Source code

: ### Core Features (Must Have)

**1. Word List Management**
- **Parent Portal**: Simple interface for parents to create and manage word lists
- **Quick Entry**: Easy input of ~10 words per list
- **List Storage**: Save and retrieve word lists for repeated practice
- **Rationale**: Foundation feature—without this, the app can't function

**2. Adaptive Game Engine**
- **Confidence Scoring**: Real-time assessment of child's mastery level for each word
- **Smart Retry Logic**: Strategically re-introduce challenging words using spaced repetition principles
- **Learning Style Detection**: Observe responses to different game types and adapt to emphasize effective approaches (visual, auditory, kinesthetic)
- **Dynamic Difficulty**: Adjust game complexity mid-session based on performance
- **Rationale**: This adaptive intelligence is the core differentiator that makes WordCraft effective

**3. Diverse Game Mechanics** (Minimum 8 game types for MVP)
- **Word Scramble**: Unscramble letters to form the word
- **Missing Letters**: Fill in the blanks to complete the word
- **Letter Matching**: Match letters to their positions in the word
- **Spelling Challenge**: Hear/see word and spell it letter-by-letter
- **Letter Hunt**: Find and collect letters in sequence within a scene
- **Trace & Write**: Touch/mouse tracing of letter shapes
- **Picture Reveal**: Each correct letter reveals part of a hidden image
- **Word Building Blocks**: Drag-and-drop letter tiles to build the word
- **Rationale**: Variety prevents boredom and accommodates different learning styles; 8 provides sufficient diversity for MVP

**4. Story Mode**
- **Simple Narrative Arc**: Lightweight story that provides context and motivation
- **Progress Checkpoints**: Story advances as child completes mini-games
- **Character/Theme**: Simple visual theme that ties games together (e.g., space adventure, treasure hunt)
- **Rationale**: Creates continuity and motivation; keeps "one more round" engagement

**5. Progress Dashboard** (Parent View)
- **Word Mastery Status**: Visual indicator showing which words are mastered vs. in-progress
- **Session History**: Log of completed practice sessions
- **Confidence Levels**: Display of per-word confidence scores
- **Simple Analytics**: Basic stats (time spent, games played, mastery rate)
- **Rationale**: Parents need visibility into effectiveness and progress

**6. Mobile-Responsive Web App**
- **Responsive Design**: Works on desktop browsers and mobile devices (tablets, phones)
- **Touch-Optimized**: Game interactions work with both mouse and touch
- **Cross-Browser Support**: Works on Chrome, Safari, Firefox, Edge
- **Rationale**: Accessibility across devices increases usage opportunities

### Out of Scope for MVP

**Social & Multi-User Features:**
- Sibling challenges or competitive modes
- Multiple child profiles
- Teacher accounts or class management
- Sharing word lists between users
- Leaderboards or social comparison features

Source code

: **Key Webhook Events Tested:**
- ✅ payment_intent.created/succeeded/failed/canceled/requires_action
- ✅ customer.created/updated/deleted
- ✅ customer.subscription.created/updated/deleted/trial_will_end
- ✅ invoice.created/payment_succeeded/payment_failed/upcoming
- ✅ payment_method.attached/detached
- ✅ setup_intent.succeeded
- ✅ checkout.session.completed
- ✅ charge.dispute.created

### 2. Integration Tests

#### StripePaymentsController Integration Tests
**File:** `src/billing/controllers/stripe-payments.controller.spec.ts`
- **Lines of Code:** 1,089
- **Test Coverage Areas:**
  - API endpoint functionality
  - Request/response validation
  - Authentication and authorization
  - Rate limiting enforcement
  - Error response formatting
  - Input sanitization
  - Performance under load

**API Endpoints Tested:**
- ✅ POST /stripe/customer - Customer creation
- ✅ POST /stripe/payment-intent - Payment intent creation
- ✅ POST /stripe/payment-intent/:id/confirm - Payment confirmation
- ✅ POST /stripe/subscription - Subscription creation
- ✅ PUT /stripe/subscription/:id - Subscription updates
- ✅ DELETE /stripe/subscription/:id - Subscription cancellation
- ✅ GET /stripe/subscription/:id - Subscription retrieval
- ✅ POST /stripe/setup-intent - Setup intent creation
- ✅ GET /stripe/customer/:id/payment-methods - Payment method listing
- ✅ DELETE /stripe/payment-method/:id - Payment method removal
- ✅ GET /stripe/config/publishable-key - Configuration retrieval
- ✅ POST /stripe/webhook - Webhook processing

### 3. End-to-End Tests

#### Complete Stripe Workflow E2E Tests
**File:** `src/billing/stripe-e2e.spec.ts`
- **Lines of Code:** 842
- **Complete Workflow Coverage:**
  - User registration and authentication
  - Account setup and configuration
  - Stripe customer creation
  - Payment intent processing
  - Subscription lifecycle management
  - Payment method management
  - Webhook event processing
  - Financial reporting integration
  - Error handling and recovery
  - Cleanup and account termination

AUFGABENSTELLUNG: Kannst du alle Einträge oben Zeile für Zeile unverändert niederschreiben?

ANTWORT:
Source code

: ### Core Features (Must Have)

**1. Word List Management**
- **Parent Portal**: Simple interface for parents to create and manage word lists
- **Quick Entry**: Easy input of ~10 words per list
- **List Storage**: Save and retrieve word lists for repeated practice
- **Rationale**: Foundation feature—without this, the app can't function

**2. Adaptive Game Engine**
- **Confidence Scoring**: Real-time assessment of child's mastery level for each word
- **Smart Retry Logic**: Strategically re-introduce challenging words using spaced repetition principles
- **Learning Style Detection**: Observe responses to different game types and adapt to emphasize effective approaches (visual, auditory, kinesthetic)
- **Dynamic Difficulty**: Adjust game complexity mid-session based on performance
- **Rationale**: This adaptive intelligence is the core differentiator that makes WordCraft effective

**3. Diverse Game Mechanics** (Minimum 8 game types for MVP)
- **Word Scramble**: Unscramble letters to form the word
- **Missing Letters**: Fill in the blanks to complete the word
- **Letter Matching**: Match letters to their positions in the word
- **Spelling Challenge**: Hear/see word and spell it letter-by-letter
- **Letter Hunt**: Find and collect letters in sequence within a scene
- **Trace & Write**: Touch/mouse tracing of letter shapes
- **Picture Reveal**: Each correct letter reveals part of a hidden image
- **Word Building Blocks**: Drag-and-drop letter tiles to build the word
- **Rationale**: Variety prevents boredom and accommodates different learning styles; 8 provides sufficient diversity for MVP

**4. Story Mode**
- **Simple Narrative Arc**: Lightweight story that provides context and motivation
- **Progress Checkpoints**: Story advances as child completes mini-games
- **Character/Theme**: Simple visual theme that ties games together (e.g., space adventure, treasure hunt)
- **Rationale**: Creates continuity and motivation; keeps "one more round" engagement

**5. Progress Dashboard** (Parent View)
- **Word Mastery Status**: Visual indicator showing which words are mastered vs. in-progress
- **Session History**: Log of completed practice sessions
- **Confidence Levels**: Display of per-word confidence scores
- **Simple Analytics**: Basic stats (time spent, games played, mastery rate)
- **Rationale**: Parents need visibility into effectiveness and progress

**6. Mobile-Responsive Web App**
- **Responsive Design**: Works on desktop browsers and mobile devices (tablets, phones)
- **Touch-Optimized**: Game interactions work with both mouse and touch
- **Cross-Browser Support**: Works on Chrome, Safari, Firefox, Edge
- **Rationale**: Accessibility across devices increases usage opportunities

### Out of Scope for MVP

**Social & Multi-User Features:**
- Sibling challenges or competitive modes
- Multiple child profiles
- Teacher accounts or class management
- Sharing word lists between users
- Leaderboards or social comparison features

Source code

: **Key Webhook Events Tested:**
- ✅ payment_intent.created/succeeded/failed/canceled/requires_action
- ✅ customer.created/updated/deleted
- ✅ customer.subscription.created/updated/deleted/trial_will_end
- ✅ invoice.created/payment_succeeded/payment_failed/upcoming
- ✅ payment_method.attached/detached
- ✅ setup_intent.succeeded
- ✅ checkout.session.completed
- ✅ charge.dispute.created

### 2. Integration Tests

#### StripePaymentsController Integration Tests
**File:** `src/billing/controllers/stripe-payments.controller.spec.ts`
- **Lines of Code:** 1,089
- **Test Coverage Areas:**
  - API endpoint functionality
  - Request/response validation
  - Authentication and authorization
  - Rate limiting enforcement
  - Error response formatting
  - Input sanitization
  - Performance under load

**API Endpoints Tested:**
- ✅ POST /stripe/customer - Customer creation
- ✅ POST /stripe/payment-intent - Payment intent creation
- ✅ POST /stripe/payment-intent/:id/confirm - Payment confirmation
- ✅ POST /stripe/subscription - Subscription creation
- ✅ PUT /stripe/subscription/:id - Subscription updates
- ✅ DELETE /stripe/subscription/:id - Subscription cancellation
- ✅ GET /stripe/subscription/:id - Subscription retrieval
- ✅ POST /stripe/setup-intent - Setup intent creation
- ✅ GET /stripe/customer/:id/payment-methods - Payment method listing
- ✅ DELETE /stripe/payment-method/:id - Payment method removal
- ✅ GET /stripe/config/publishable-key - Configuration retrieval
- ✅ POST /stripe/webhook - Webhook processing

### 3. End-to-End Tests

#### Complete Stripe Workflow E2E Tests
**File:** `src/billing/stripe-e2e.spec.ts`
- **Lines of Code:** 842
- **Complete Workflow Coverage:**
  - User registration and authentication
  - Account setup and configuration
  - Stripe customer creation
  - Payment intent processing
  - Subscription lifecycle management
  - Payment method management
  - Webhook event processing
  - Financial reporting integration
  - Error handling and recovery
  - Cleanup and account termination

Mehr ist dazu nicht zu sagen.